**Work instructions:** Would you output the whole listing below, exactly as it reads?

____________

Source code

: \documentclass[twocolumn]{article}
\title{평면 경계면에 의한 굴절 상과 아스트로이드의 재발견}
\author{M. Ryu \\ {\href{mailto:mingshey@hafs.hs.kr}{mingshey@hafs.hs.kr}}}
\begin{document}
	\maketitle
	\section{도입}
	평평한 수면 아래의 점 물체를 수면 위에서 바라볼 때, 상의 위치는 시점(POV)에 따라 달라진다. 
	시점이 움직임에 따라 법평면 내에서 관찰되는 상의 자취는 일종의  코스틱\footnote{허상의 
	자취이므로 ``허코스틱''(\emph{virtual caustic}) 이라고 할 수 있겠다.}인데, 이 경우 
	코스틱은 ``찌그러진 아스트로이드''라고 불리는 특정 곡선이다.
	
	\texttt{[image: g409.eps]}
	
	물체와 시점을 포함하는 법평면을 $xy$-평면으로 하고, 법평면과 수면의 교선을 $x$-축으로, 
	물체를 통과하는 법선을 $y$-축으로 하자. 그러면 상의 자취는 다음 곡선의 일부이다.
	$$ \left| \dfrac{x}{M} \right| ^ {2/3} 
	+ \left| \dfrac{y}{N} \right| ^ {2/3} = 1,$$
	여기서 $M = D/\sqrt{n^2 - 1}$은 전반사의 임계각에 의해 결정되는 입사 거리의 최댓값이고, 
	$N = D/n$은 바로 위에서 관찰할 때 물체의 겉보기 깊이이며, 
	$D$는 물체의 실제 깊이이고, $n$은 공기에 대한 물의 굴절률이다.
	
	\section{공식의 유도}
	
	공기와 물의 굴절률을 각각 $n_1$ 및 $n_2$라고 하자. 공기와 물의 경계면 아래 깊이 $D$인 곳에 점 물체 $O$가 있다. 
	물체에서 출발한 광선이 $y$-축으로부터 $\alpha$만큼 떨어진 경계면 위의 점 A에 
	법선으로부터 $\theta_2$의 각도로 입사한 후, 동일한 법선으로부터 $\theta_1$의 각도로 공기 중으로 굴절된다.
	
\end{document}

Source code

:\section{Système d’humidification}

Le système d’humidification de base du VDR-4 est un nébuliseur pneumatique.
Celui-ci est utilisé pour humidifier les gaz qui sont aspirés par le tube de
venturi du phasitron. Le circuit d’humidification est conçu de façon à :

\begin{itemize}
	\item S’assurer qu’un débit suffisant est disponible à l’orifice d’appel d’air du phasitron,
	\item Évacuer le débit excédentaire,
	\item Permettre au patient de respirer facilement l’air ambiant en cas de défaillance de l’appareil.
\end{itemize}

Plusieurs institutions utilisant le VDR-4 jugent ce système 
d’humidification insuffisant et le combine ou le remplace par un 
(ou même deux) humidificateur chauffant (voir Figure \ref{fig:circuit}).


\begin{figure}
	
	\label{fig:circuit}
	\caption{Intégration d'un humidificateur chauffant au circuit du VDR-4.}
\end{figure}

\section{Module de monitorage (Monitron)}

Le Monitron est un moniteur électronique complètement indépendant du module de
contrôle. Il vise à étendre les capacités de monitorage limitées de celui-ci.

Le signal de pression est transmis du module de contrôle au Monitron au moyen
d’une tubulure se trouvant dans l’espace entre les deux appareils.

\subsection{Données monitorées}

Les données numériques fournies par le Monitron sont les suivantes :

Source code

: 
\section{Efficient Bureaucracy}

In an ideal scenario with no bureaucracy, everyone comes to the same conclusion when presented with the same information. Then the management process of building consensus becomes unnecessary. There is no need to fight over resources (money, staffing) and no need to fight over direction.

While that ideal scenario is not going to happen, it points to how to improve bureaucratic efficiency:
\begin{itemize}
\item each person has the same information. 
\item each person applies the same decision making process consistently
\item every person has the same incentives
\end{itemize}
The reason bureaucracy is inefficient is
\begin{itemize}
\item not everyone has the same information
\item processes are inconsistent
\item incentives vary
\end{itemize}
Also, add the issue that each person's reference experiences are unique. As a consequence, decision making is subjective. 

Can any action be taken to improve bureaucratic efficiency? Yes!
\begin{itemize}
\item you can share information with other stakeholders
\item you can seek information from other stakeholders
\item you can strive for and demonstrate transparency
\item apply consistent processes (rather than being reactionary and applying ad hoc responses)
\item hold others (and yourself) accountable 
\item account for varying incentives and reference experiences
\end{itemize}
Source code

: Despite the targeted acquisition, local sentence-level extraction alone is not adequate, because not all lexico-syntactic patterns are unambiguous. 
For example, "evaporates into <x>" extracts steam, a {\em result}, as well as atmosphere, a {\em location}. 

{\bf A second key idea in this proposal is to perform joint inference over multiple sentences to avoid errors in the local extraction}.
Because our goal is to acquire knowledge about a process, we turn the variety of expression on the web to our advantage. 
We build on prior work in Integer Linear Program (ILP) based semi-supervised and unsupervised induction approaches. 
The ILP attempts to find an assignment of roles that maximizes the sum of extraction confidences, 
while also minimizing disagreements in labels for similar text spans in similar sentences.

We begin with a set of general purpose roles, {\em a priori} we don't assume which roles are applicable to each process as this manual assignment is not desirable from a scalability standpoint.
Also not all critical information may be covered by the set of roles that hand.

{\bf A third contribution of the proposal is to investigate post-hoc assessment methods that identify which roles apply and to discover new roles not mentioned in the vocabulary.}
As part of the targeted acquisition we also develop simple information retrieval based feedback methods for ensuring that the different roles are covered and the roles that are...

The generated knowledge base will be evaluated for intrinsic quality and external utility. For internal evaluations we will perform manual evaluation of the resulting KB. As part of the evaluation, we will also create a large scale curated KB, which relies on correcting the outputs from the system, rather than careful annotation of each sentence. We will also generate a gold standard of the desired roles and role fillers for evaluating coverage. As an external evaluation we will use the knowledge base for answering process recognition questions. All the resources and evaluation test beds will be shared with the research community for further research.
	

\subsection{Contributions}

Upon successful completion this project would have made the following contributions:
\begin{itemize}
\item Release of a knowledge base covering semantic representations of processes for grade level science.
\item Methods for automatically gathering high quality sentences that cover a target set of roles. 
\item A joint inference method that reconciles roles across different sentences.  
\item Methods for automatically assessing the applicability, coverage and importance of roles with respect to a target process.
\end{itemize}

____________

**Answer:**
Source code

: \documentclass[twocolumn]{article}
\title{평면 경계면에 의한 굴절 상과 아스트로이드의 재발견}
\author{M. Ryu \\ {\href{mailto:mingshey@hafs.hs.kr}{mingshey@hafs.hs.kr}}}
\begin{document}
	\maketitle
	\section{도입}
	평평한 수면 아래의 점 물체를 수면 위에서 바라볼 때, 상의 위치는 시점(POV)에 따라 달라진다. 
	시점이 움직임에 따라 법평면 내에서 관찰되는 상의 자취는 일종의  코스틱\footnote{허상의 
	자취이므로 ``허코스틱''(\emph{virtual caustic}) 이라고 할 수 있겠다.}인데, 이 경우 
	코스틱은 ``찌그러진 아스트로이드''라고 불리는 특정 곡선이다.
	
	\texttt{[image: g409.eps]}
	
	물체와 시점을 포함하는 법평면을 $xy$-평면으로 하고, 법평면과 수면의 교선을 $x$-축으로, 
	물체를 통과하는 법선을 $y$-축으로 하자. 그러면 상의 자취는 다음 곡선의 일부이다.
	$$ \left| \dfrac{x}{M} \right| ^ {2/3} 
	+ \left| \dfrac{y}{N} \right| ^ {2/3} = 1,$$
	여기서 $M = D/\sqrt{n^2 - 1}$은 전반사의 임계각에 의해 결정되는 입사 거리의 최댓값이고, 
	$N = D/n$은 바로 위에서 관찰할 때 물체의 겉보기 깊이이며, 
	$D$는 물체의 실제 깊이이고, $n$은 공기에 대한 물의 굴절률이다.
	
	\section{공식의 유도}
	
	공기와 물의 굴절률을 각각 $n_1$ 및 $n_2$라고 하자. 공기와 물의 경계면 아래 깊이 $D$인 곳에 점 물체 $O$가 있다. 
	물체에서 출발한 광선이 $y$-축으로부터 $\alpha$만큼 떨어진 경계면 위의 점 A에 
	법선으로부터 $\theta_2$의 각도로 입사한 후, 동일한 법선으로부터 $\theta_1$의 각도로 공기 중으로 굴절된다.
	
\end{document}

Source code

:\section{Système d’humidification}

Le système d’humidification de base du VDR-4 est un nébuliseur pneumatique.
Celui-ci est utilisé pour humidifier les gaz qui sont aspirés par le tube de
venturi du phasitron. Le circuit d’humidification est conçu de façon à :

\begin{itemize}
	\item S’assurer qu’un débit suffisant est disponible à l’orifice d’appel d’air du phasitron,
	\item Évacuer le débit excédentaire,
	\item Permettre au patient de respirer facilement l’air ambiant en cas de défaillance de l’appareil.
\end{itemize}

Plusieurs institutions utilisant le VDR-4 jugent ce système 
d’humidification insuffisant et le combine ou le remplace par un 
(ou même deux) humidificateur chauffant (voir Figure \ref{fig:circuit}).


\begin{figure}
	
	\label{fig:circuit}
	\caption{Intégration d'un humidificateur chauffant au circuit du VDR-4.}
\end{figure}

\section{Module de monitorage (Monitron)}

Le Monitron est un moniteur électronique complètement indépendant du module de
contrôle. Il vise à étendre les capacités de monitorage limitées de celui-ci.

Le signal de pression est transmis du module de contrôle au Monitron au moyen
d’une tubulure se trouvant dans l’espace entre les deux appareils.

\subsection{Données monitorées}

Les données numériques fournies par le Monitron sont les suivantes :

Source code

: 
\section{Efficient Bureaucracy}

In an ideal scenario with no bureaucracy, everyone comes to the same conclusion when presented with the same information. Then the management process of building consensus becomes unnecessary. There is no need to fight over resources (money, staffing) and no need to fight over direction.

While that ideal scenario is not going to happen, it points to how to improve bureaucratic efficiency:
\begin{itemize}
\item each person has the same information. 
\item each person applies the same decision making process consistently
\item every person has the same incentives
\end{itemize}
The reason bureaucracy is inefficient is
\begin{itemize}
\item not everyone has the same information
\item processes are inconsistent
\item incentives vary
\end{itemize}
Also, add the issue that each person's reference experiences are unique. As a consequence, decision making is subjective. 

Can any action be taken to improve bureaucratic efficiency? Yes!
\begin{itemize}
\item you can share information with other stakeholders
\item you can seek information from other stakeholders
\item you can strive for and demonstrate transparency
\item apply consistent processes (rather than being reactionary and applying ad hoc responses)
\item hold others (and yourself) accountable 
\item account for varying incentives and reference experiences
\end{itemize}
Source code

: Despite the targeted acquisition, local sentence-level extraction alone is not adequate, because not all lexico-syntactic patterns are unambiguous. 
For example, "evaporates into <x>" extracts steam, a {\em result}, as well as atmosphere, a {\em location}. 

{\bf A second key idea in this proposal is to perform joint inference over multiple sentences to avoid errors in the local extraction}.
Because our goal is to acquire knowledge about a process, we turn the variety of expression on the web to our advantage. 
We build on prior work in Integer Linear Program (ILP) based semi-supervised and unsupervised induction approaches. 
The ILP attempts to find an assignment of roles that maximizes the sum of extraction confidences, 
while also minimizing disagreements in labels for similar text spans in similar sentences.

We begin with a set of general purpose roles, {\em a priori} we don't assume which roles are applicable to each process as this manual assignment is not desirable from a scalability standpoint.
Also not all critical information may be covered by the set of roles that hand.

{\bf A third contribution of the proposal is to investigate post-hoc assessment methods that identify which roles apply and to discover new roles not mentioned in the vocabulary.}
As part of the targeted acquisition we also develop simple information retrieval based feedback methods for ensuring that the different roles are covered and the roles that are...

The generated knowledge base will be evaluated for intrinsic quality and external utility. For internal evaluations we will perform manual evaluation of the resulting KB. As part of the evaluation, we will also create a large scale curated KB, which relies on correcting the outputs from the system, rather than careful annotation of each sentence. We will also generate a gold standard of the desired roles and role fillers for evaluating coverage. As an external evaluation we will use the knowledge base for answering process recognition questions. All the resources and evaluation test beds will be shared with the research community for further research.
	

\subsection{Contributions}

Upon successful completion this project would have made the following contributions:
\begin{itemize}
\item Release of a knowledge base covering semantic representations of processes for grade level science.
\item Methods for automatically gathering high quality sentences that cover a target set of roles. 
\item A joint inference method that reconciles roles across different sentences.  
\item Methods for automatically assessing the applicability, coverage and importance of roles with respect to a target process.
\end{itemize}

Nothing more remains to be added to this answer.